Cette pédagogie sociale s’ouvre aussi vers l’extérieur. Certaines classes s’engagent dans des projets solidaires : préparer et distribuer de la soupe avec la Croix-Rouge, créer une collecte, organiser une action de sensibilisation… Le lien à la société fait partie intégrante de la vie de l’école.
Le travail en groupe est également central. On apprend à répartir les tâches, à s’entraider, à construire ensemble. L’enfant n’est jamais seul face à la tâche : il fait partie d’un collectif, il y joue un rôle, il apprend à interagir. Dans une école decrolyenne, l’élève agit dans et avec le groupe. Il apprend la solidarité, la responsabilité, le respect mutuel. Il devient acteur d’un vivre-ensemble.



7. Un héritage vivant
Plus d’un siècle après la fondation de l’École de l’Ermitage à Bruxelles, les idées d’Ovide Decroly résonnent toujours avec force. Elles traversent les frontières, les générations, les réformes scolaires. Elles inspirent celles et ceux qui souhaitent construire une école active, vivante, humaine.
En Belgique, plusieurs écoles perpétuent explicitement sa pédagogie, à commencer par l’École Decroly d’Uccle, toujours active, toujours fidèle à l’esprit d’origine. En France, l’école publique Decroly de Saint-Mandé continue elle aussi de porter haut cette vision d’une école centrée sur l’enfant, par la vie et pour la vie. En Espagne, à Barcelone, une école indépendante applique encore aujourd’hui les principes decrolyens dans un contexte urbain et contemporain. Et en Amérique latine, plusieurs écoles portent son nom, témoins d’un respect durable pour sa vision.

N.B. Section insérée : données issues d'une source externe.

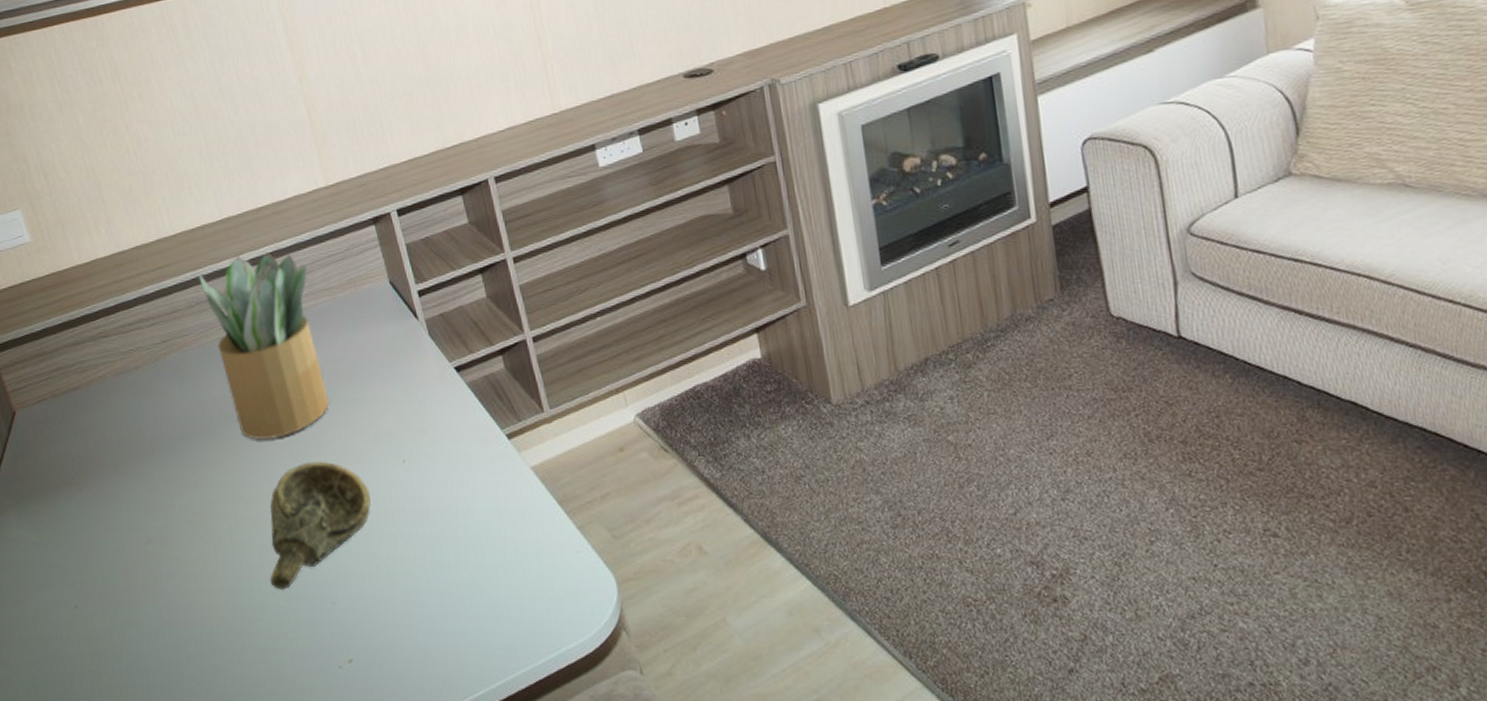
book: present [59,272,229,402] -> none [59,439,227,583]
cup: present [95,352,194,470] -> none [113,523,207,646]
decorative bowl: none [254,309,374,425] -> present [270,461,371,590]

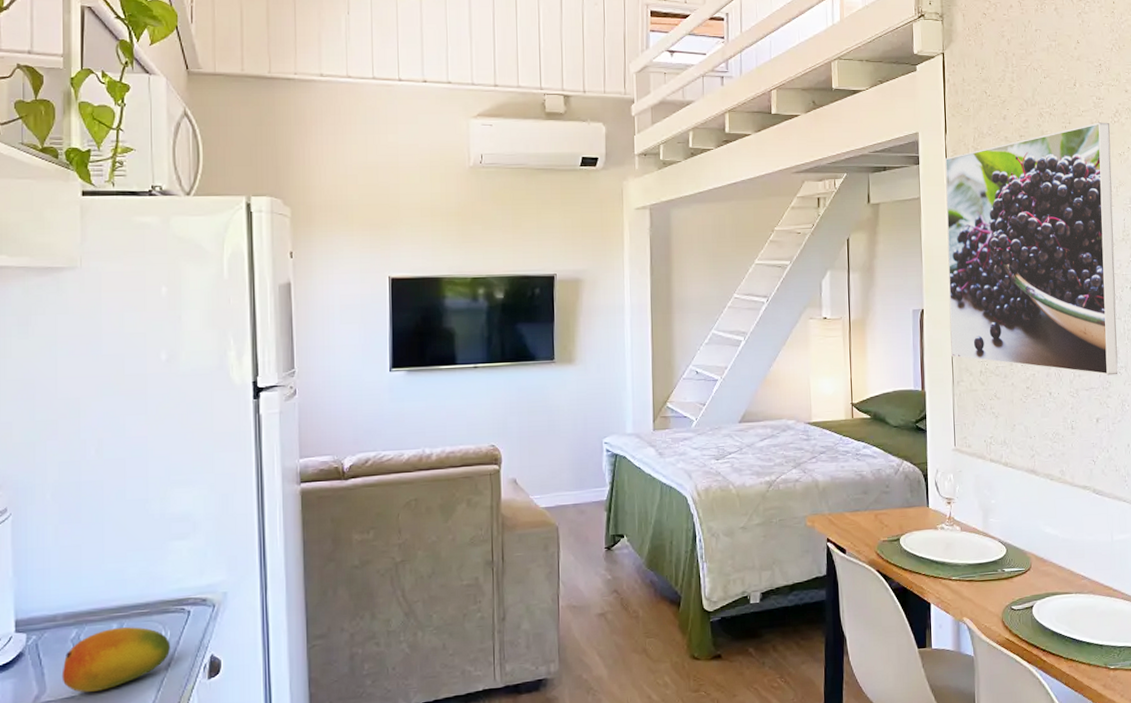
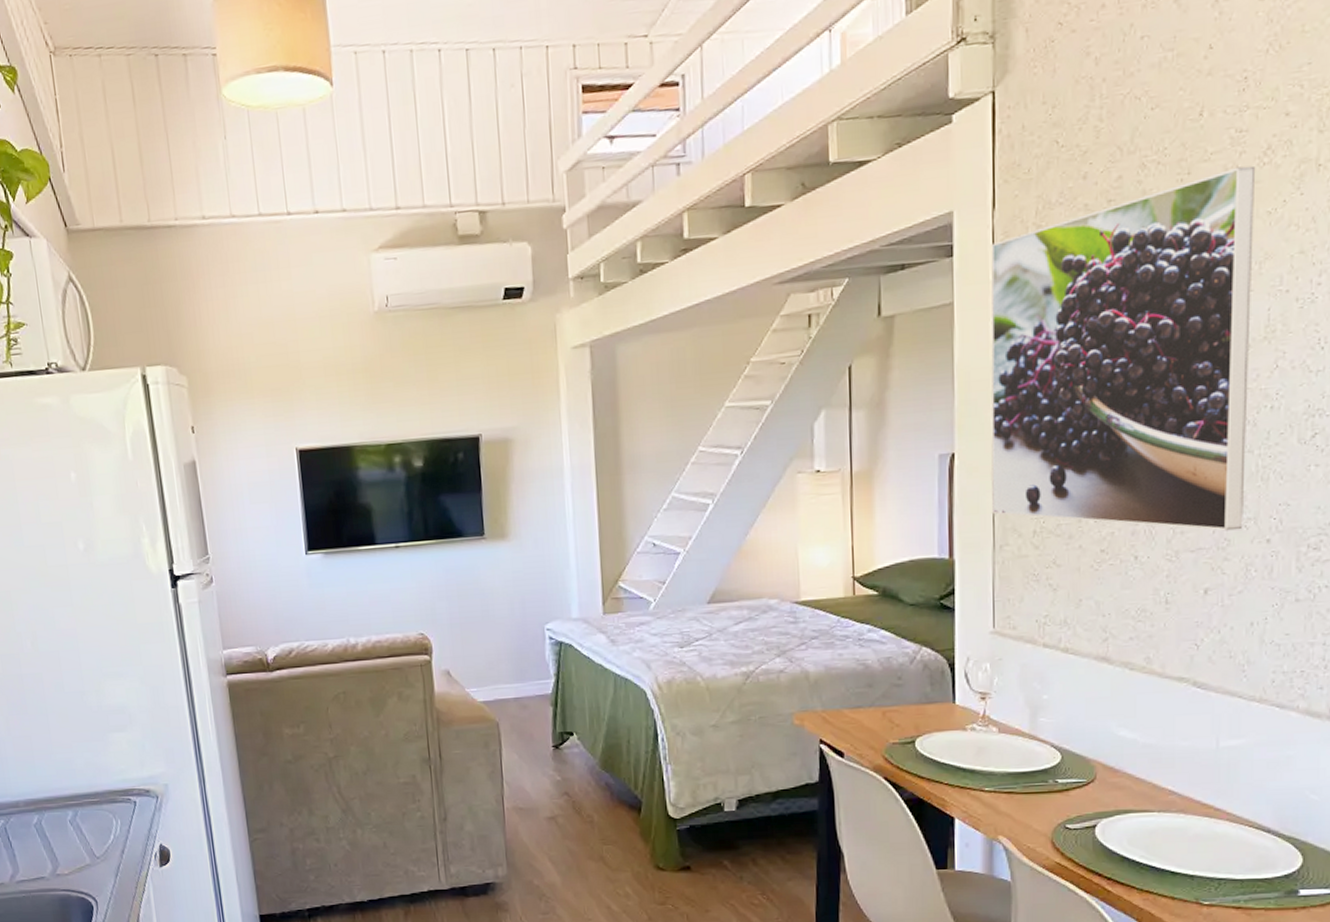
fruit: present [61,627,170,692] -> none [30,815,122,874]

L’influence de Decroly rayonne bien au-delà de ces établissements. Elle imprègne de nombreuses pratiques éducatives actuelles : pédagogie de projet, apprentissage interdisciplinaire, observation du réel, travail en atelier, développement de compétences sociales… Autant d’éléments qui se sont installés dans les classes contemporaines, et qui trouvent chez Decroly une origine claire.

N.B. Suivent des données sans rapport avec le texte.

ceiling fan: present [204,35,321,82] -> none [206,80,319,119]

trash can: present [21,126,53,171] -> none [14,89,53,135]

Les neurosciences actuelles confirment également de nombreuses intuitions pédagogiques : un enfant apprend pleinement lorsqu’il est motivé, actif, engagé dans une démarche concrète et porteuse de sens.
Les outils évoluent. On observe désormais avec un microscope numérique, on documente un projet avec une tablette, on explore le monde en alternant casque audio et carnet de terrain. Pourtant, l’esprit reste le même : observer, comprendre, relier, exprimer.
Ovide Decroly offre bien plus qu’un modèle éducatif. Il trace une voie. Une manière d’envisager l’éducation comme une aventure humaine, enracinée dans le réel, tournée vers l’avenir.
Pour conclure
Redécouvrir Decroly, c’est avancer avec une pédagogie vivante, ancrée dans le réel, structurée et profondément actuelle. On puise dans une pédagogie vivante, pensée, structurée, profondément actuelle. Une pédagogie qui fait confiance à l’enfant, qui prend appui sur le réel, qui fait de l’école un lieu de vie, de recherche, de coopération.
Cette série de publications m’a permis de partager ce qui m’anime encore aujourd’hui. J’espère qu’elle contribuera à faire (re)connaître ce pédagogue essentiel.